Un laboratoire de changements
Pour bon nombre d’entreprises, l’année 2020 aura été un gigantesque laboratoire à ciel ouvert de ce qui était possible en matière de nouveaux modes de travail. En l’espace d’un an, elles ont subi les changements avant de les apprivoiser, leur faisant sans doute gagner un temps précieux dans le processus d’implémentation de ces Nwow. Pour autant, ces changements n’ont pas été opérés sans difficultés. «En mars 2020, c’est un peu comme si on nous avait plongés dans la culture du bébé nageur. On nous a mis à l’eau, et nous n’avons pas eu d’autres choix que de nager pour rejoindre le bord. Cela nous a demandé de l’énergie. La nage n’a d’ailleurs pas été très harmonieuse dès le départ. Lorsque la question technologique a été réglée, nos collaborateurs ont presque trouvé agréable de pouvoir travailler depuis leur domicile. Mais très vite, la fatigue et l’isolement se sont installés. Pour nos people managers, ça a été aussi un sacré défi. Ils ont dû apprendre à gérer des équipes à distance avec un taux d’absentéisme élevé, avec des personnes inquiètes pour leur état de santé et celui de leurs proches. Nous avons mis en place toute une série d’initiatives pour pallier cela, mais c’est un modèle qui a ses limites», confie Jean-Pierre Martin.

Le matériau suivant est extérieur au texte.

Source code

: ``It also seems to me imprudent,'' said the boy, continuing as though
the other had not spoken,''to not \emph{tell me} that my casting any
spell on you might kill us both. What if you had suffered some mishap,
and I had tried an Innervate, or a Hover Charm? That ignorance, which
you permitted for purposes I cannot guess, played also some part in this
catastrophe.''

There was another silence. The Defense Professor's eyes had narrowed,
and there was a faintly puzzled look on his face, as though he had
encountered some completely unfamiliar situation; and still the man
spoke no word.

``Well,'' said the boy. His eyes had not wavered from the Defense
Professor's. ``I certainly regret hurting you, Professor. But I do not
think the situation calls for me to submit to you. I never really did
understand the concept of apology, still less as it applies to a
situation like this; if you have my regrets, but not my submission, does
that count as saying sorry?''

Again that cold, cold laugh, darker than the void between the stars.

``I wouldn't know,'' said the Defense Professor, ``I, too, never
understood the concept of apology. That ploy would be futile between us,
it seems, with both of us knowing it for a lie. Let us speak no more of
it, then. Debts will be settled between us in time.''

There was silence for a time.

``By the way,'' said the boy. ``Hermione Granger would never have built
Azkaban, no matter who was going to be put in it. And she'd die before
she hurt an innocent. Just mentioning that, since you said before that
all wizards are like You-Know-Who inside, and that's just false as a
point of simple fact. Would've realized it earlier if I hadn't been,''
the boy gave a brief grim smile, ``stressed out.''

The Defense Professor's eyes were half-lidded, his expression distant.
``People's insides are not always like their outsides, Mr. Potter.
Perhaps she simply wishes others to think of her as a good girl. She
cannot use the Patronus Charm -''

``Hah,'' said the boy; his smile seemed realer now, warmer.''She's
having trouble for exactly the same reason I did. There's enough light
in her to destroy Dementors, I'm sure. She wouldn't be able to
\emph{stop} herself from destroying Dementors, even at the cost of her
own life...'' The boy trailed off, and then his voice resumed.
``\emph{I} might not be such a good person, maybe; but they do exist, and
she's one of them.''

L’enjeu de la gestion post-covid constitue également un défi de taille. Pour encadrer le retour au travail en présentiel, les employeurs vont devoir maintenant tirer les enseignements de l’année écoulée et capitaliser sur le meilleur des deux mondes. «Des réflexions importantes sont en cours au sein de la Stib. Nous essayons de déterminer la manière avec laquelle nous allons organiser le travail une fois le déconfinement annoncé. Il va falloir placer le curseur dans un monde hybride comprenant plus de télétravail tout en revenant à des contacts sociaux», affirme Jean-Pierre Martin. Un monde hybride vers lequel Proximus entend bien tendre également. «Nous voulons remettre en question le fait de venir au bureau par habitude, tout en offrant des options à nos employés. Si le travail à domicile n’est pas idéal ou n’est pas une préférence personnelle, le travail pourrait par exemple s’effectuer depuis l’un de nos bureaux régionaux, plus proche de leur domicile, tout en exploitant la puissance des technologies numériques. L’idée n’est en revanche pas de ne plus travailler en présentiel car nous sommes convaincus de la magie du contact physique entre les individus», conclut Haroun Fenaux.